The Huffington Post: Typifying Contemporary America via the Internet




http://www.huffingtonpost.com/


The Huffington Post is an American news website and content aggregating blog founded by Arianna Huffington, Kenneth Lerer, and Jonah Peretti in May 2005. The site is home to coverage on commentary on topics ranging from the likes of current affairs, politics, entertainment and sport as well as slightly offbeat ones such as divorce. It is home to almost 9000 bloggers made up of politicians, celebrities, academics and industry experts that cover all variety of subjects. This is what makes the Huffington Post the typification of contemporary America. The site is of as much use to an academic doing research as it is to a teenager looking up the latest movie news and is therefore indicative of contemporary America's diversity of interests.

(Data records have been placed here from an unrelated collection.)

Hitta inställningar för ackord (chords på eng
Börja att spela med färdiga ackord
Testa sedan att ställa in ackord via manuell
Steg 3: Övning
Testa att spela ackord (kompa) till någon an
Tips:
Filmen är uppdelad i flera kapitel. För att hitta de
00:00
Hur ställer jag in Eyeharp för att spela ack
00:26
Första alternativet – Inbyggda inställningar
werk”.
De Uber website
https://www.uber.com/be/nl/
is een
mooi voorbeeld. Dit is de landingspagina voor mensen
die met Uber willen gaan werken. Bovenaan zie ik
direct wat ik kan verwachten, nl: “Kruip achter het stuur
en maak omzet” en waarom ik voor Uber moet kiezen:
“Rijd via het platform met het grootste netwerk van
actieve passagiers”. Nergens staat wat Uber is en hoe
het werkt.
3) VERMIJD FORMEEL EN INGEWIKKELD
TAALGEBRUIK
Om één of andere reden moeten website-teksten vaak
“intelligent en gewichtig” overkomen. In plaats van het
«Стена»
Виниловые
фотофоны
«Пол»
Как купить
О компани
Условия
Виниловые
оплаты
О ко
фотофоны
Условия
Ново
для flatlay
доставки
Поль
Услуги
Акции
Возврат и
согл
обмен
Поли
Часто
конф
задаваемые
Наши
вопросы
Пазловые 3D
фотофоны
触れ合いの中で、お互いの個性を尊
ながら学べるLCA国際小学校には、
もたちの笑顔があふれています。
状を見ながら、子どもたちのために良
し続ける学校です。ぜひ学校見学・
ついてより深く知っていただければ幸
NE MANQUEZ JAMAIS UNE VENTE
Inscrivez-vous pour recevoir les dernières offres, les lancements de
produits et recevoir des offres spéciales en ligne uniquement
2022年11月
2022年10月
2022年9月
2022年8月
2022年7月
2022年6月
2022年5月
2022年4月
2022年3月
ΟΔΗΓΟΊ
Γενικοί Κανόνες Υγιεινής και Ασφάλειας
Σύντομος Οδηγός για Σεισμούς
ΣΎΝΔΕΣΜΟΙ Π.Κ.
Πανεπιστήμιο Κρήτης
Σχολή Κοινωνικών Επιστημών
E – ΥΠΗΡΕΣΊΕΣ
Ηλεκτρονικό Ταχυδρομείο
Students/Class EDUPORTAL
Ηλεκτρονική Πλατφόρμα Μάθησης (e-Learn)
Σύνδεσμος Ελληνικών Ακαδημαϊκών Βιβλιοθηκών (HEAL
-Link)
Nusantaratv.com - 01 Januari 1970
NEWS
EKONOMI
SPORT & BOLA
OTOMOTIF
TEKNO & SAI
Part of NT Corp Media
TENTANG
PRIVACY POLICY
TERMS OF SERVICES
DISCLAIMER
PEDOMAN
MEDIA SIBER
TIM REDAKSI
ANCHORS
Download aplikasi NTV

The Huffington Post was named the world's most powerful blog by The Observer in 2008 and in 2009, co-founder Arianna Huffington was 12th in the Forbes' Most Influential Women in Media list. The sterling reputation and popularity of the site convinced AOL to fork out $315 million to acquire it in April 2011, once again typifying America in the capitalism and consumerism behind the purchase.

Thursday, 2 June 2011

E! Online reflecting the state of contemporary America.






http://uk.eonline.com/

E! Online is a website run by E! Entertainment Television, and provides up-to-the-minute entertainment news and celebrity inside information. E! Entertainment Television is a 24 hour network “dedicated to the world of entertainment” and is available to “97 million cable and satellite subscribers in the United States”, as well as to a global audience – including the UK.
E! Online was launched in August 1996 as “the comprehensive entertainment news website” and today has more than 20,000 entertainment news stories archived on the site. This makes it a self-confessed “unparalleled resource for celebrity-driven entertainment information”.
I chose this website because for me it typifies the state of contemporary America. I think E! Online reflects a strong aspect of contemporary American society and culture, which is now more than ever driven by a consumerism that is exported around the world through United States soft power. A website dedicated to the entertainment industry (one of America’s biggest exports) and its focus on the success, wealth and fashion of the celebrities involved sells an identity which has become sought after in many Western cultures and can be recognised as American.
For me it is not America’s hard power, such as its military or economy, which makes it strong today, but the selling of this cultural identity and soft power, which allows it to keep its status as a global hegemon.